Ilmu positif ini kemudian membuat manusia semakin jauh meninggalkan kedua saudara sepupunya. Mampu membangun gedung bertingkat, membuat pesawat, pergi hingga keluar angkasa, berhubungan satu sama lain dengan tatap muka meski jaraknya berjauhan, membuat senjata pembunuh sehingga menjadi mahkluk terkuat dan menemukan obat-obatan untuk menyembuhkan berbagai penyakit.

Ternyata 1 persen saja bisa membuat perbedaan 360 derajat.

Dokumentasi

Kelebihan manusia terpelihara karena dokumentasi.

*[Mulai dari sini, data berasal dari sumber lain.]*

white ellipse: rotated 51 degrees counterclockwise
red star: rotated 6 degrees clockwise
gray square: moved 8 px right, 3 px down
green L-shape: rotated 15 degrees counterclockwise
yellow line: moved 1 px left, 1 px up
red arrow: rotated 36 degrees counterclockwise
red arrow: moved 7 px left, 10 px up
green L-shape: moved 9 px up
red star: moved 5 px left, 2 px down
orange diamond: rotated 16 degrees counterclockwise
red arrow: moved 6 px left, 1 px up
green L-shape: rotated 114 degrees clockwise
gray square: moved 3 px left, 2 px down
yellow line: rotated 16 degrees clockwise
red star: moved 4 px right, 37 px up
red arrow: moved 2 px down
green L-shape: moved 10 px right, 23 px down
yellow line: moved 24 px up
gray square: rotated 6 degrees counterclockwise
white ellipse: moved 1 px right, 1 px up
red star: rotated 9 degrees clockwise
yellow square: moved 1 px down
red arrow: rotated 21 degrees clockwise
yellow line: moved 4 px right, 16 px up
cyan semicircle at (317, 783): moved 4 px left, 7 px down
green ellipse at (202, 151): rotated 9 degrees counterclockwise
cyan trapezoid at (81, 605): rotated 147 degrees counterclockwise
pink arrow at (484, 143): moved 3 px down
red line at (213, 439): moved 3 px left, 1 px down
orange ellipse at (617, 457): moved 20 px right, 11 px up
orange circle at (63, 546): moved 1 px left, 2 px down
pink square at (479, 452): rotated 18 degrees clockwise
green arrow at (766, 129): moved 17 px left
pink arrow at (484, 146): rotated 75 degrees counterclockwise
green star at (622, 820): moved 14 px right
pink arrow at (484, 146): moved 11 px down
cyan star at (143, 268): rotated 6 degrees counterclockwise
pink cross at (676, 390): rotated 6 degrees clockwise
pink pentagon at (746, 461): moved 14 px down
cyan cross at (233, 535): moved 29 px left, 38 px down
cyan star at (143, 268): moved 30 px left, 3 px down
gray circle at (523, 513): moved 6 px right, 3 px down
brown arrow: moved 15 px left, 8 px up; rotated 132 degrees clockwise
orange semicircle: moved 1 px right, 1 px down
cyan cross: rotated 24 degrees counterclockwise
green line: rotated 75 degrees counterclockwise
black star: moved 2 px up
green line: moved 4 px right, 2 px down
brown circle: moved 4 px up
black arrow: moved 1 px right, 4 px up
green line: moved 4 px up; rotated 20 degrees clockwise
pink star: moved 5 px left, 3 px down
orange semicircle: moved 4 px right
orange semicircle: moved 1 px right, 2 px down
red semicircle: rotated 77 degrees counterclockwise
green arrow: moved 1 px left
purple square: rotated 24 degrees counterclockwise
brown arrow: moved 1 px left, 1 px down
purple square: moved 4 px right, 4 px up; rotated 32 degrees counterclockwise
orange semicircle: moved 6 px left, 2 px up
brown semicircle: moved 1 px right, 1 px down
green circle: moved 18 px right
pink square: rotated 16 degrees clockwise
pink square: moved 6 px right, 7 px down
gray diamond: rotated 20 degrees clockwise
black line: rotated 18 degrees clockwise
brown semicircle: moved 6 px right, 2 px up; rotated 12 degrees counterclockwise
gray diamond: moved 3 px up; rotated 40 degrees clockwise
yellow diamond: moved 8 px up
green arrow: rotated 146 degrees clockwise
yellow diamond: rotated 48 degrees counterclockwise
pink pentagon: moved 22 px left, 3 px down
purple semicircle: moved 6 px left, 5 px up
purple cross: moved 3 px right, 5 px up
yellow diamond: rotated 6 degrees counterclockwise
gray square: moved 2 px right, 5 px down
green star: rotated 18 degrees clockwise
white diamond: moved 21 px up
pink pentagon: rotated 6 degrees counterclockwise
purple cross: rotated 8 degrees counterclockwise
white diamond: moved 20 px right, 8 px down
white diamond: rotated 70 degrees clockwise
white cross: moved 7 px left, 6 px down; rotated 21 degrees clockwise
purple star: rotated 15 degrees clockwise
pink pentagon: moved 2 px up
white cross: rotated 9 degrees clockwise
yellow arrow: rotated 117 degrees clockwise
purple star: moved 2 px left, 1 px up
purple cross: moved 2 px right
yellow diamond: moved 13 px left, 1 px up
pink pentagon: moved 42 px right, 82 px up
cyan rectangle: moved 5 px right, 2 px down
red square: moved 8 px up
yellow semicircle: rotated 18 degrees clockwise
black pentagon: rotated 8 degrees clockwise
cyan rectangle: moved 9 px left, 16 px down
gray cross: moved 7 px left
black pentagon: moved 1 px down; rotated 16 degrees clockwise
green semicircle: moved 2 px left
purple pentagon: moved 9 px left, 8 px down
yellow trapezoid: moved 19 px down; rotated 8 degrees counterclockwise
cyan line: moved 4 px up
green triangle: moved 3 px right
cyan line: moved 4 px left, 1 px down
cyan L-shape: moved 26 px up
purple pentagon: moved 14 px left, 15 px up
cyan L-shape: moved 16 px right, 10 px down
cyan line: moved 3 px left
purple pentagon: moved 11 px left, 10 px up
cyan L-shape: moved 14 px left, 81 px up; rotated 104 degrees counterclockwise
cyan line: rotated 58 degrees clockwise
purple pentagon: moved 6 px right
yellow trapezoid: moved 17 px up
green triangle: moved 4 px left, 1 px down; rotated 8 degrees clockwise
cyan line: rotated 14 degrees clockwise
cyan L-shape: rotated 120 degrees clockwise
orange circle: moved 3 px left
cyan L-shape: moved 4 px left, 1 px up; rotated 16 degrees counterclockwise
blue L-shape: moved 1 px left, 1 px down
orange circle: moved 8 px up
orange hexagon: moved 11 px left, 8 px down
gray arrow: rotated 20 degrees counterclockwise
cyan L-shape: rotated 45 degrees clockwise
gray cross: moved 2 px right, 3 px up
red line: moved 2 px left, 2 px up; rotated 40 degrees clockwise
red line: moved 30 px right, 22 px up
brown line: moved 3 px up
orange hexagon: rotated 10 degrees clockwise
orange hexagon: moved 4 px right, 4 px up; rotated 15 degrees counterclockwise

Apa yang dibayangkan, dipikirkan dan dilakukan didokumentasikan. 

Ketika belum mengenal tulisan, pengawetan dilakukan melalui gambar dan coretan di dinding-dinding gua.

Baru kemudian setelah mulai menyepakati aksara, dokumentasi fakta dan fiksi dibuat dalam bentuk buku yang berkembang mulai dari  lembar kulit kayu, kulit binatang, daun lontar, papirus dan lain sebagainya 

Menulis kemudian menjadi kunci bagaimana manusia memelihara dan membangun peradaban.

Perkembangan teknologi membuat dokumentasi menjadi semakin mudah dan beragam.

Selain tulisan,. foto dan video kini menjadi alat dokumentasi yang lebih favorit.

Digitasi juga membuat dokumentasi lebih mudah. Di internet ada aplikasi baik berupa ruang media sosial maupun drive dan cloud untuk berbagi dan menyimpan dokumentasi yang bisa diakses kapan saja, dimana saja dan oleh siapa saja.

Sayangnya di internet kerap beredar baik sengaja maupun tidak dokumentasi kelakuan, pikiran dan perkataan yang tidak baik.

Jumlahnya sebenarnya tidak banyak, tapi yang sedikit itu kemudian bikin heboh. Merebut ruang perbincangan, membuat jempol gatal untuk membagikan.

Barangkali yang mengacau dan merancau di ruang digital jumlahnya hanya 1 persen.

Namun 1 persen ini kemudian menjadi viral. Akibatnya ada sangka bahwa ruang digital ini hanya itu semua.

Hari ini jagat maya dihebohkan dengan sebuah postingan, besok postingan diributkan, esoknya lagi postingan dilaporkan dan berikutnya yang memposting diperiksa atau ditangkap oleh polisi.

1 persen selain bisa menghasilkan perbedaan besar ternyata juga bisa membuat dunia jungkir balik dalam kehebohan.